─── EXERCISE MATERIALS ───

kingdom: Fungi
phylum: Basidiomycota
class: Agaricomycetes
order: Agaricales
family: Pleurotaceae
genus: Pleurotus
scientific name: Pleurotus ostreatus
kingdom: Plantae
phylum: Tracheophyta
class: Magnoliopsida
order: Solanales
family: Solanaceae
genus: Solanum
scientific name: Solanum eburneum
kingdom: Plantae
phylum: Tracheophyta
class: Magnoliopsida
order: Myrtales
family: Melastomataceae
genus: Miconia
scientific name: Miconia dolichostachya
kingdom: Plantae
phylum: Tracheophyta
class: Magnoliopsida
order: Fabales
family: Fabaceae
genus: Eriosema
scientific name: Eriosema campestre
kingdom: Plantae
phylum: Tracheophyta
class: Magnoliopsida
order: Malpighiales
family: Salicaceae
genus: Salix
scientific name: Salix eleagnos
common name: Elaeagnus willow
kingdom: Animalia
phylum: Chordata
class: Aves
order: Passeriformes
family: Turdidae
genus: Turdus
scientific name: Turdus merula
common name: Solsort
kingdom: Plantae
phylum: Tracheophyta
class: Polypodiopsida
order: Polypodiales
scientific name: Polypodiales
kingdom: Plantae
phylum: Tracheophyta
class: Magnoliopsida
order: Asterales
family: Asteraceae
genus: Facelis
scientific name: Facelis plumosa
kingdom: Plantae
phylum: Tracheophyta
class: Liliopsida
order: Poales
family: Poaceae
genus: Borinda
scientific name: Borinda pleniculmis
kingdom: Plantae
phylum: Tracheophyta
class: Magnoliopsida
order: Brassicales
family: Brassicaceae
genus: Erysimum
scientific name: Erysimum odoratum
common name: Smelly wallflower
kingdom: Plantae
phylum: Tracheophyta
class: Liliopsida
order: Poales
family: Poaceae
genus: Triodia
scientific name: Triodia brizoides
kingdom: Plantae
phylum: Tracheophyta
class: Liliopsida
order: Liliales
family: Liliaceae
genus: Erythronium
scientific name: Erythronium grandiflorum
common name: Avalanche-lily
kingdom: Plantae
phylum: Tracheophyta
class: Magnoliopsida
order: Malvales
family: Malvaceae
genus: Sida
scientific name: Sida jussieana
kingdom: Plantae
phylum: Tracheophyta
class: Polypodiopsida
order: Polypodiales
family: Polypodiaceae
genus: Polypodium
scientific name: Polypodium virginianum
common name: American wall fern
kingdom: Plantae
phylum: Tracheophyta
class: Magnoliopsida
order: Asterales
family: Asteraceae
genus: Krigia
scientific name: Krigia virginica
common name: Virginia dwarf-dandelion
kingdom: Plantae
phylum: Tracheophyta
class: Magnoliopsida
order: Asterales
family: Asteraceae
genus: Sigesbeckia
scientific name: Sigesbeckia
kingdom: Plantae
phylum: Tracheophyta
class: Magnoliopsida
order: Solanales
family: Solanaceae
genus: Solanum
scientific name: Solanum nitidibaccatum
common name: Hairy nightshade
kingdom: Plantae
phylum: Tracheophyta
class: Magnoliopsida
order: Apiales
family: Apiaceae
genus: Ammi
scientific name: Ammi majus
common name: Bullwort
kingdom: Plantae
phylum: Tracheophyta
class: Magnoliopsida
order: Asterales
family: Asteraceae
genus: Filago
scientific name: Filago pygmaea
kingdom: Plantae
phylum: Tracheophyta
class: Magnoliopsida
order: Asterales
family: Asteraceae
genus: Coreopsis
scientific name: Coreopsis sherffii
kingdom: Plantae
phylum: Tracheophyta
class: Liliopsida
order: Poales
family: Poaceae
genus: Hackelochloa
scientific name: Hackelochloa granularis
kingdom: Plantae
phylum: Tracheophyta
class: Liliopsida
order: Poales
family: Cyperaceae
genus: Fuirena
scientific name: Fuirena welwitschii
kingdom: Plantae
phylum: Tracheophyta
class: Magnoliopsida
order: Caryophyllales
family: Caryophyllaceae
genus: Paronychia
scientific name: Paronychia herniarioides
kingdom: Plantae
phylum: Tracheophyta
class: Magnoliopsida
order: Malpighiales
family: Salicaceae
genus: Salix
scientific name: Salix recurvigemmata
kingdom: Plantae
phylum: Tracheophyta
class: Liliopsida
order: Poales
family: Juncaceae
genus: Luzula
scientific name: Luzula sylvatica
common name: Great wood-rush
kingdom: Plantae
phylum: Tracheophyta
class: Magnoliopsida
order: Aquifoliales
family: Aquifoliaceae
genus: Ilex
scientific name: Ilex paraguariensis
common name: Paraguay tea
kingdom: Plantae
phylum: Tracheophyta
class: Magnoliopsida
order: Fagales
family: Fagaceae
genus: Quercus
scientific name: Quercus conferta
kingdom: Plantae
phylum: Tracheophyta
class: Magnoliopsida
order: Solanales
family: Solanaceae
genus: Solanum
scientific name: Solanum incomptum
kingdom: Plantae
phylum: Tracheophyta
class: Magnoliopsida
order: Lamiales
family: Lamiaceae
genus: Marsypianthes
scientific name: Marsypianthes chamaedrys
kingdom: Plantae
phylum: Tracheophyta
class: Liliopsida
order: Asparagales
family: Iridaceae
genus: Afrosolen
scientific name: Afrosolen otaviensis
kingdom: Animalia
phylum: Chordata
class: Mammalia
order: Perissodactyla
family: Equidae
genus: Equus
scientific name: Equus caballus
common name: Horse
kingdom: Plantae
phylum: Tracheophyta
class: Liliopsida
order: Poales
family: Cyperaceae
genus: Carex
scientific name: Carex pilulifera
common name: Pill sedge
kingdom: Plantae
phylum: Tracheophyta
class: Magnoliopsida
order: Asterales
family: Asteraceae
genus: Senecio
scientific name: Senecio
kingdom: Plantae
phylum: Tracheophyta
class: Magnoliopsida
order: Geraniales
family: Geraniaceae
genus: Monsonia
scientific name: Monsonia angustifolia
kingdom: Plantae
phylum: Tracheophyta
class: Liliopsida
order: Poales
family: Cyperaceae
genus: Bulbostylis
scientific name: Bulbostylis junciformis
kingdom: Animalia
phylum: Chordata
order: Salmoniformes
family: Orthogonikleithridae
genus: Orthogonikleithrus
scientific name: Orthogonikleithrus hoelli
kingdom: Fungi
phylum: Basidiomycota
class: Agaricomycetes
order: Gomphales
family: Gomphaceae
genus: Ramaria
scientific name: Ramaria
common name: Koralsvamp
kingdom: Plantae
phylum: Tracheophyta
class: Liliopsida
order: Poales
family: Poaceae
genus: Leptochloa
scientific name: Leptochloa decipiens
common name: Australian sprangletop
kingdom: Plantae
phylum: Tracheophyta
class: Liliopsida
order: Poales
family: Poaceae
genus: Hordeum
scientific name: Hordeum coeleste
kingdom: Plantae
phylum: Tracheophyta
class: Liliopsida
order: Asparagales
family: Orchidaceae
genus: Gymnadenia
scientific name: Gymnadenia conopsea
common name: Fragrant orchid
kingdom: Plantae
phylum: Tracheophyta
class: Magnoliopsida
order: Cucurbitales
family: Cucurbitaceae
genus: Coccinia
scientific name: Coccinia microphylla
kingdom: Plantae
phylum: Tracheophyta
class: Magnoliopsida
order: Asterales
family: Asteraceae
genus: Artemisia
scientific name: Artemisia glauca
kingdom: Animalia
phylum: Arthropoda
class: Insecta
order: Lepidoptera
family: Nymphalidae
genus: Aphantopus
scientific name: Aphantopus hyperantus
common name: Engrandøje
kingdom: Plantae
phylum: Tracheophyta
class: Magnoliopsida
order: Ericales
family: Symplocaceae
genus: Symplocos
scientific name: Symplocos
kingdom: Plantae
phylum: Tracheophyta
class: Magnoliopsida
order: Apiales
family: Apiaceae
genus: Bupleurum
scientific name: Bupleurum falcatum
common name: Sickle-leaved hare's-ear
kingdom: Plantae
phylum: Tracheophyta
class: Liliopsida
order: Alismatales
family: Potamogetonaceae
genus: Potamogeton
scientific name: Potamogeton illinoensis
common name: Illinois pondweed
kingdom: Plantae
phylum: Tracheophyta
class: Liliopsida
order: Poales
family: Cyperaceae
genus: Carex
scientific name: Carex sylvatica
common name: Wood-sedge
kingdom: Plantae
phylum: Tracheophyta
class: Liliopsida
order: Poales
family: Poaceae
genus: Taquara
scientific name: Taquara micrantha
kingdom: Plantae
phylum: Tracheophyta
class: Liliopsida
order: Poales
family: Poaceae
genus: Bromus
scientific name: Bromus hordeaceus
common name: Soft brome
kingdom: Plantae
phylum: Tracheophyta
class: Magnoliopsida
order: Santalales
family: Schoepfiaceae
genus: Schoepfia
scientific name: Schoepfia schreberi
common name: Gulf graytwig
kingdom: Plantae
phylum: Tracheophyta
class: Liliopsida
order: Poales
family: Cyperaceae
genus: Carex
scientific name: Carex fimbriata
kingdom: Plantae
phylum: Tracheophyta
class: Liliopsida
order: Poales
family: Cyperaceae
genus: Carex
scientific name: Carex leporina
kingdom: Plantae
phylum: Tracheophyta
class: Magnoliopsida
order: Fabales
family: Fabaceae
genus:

───

[WRITTEN TASK]:
Please swap "phylum" for "division" in the material, starting at the line containing "scientific name: Monsonia angustifolia" and ending at the line containing "family: Orthogonikleithridae". Return only those lines, with everything else left as it is.

[RESPONSE]:
scientific name: Monsonia angustifolia
kingdom: Plantae
division: Tracheophyta
class: Liliopsida
order: Poales
family: Cyperaceae
genus: Bulbostylis
scientific name: Bulbostylis junciformis
kingdom: Animalia
division: Chordata
order: Salmoniformes
family: Orthogonikleithridae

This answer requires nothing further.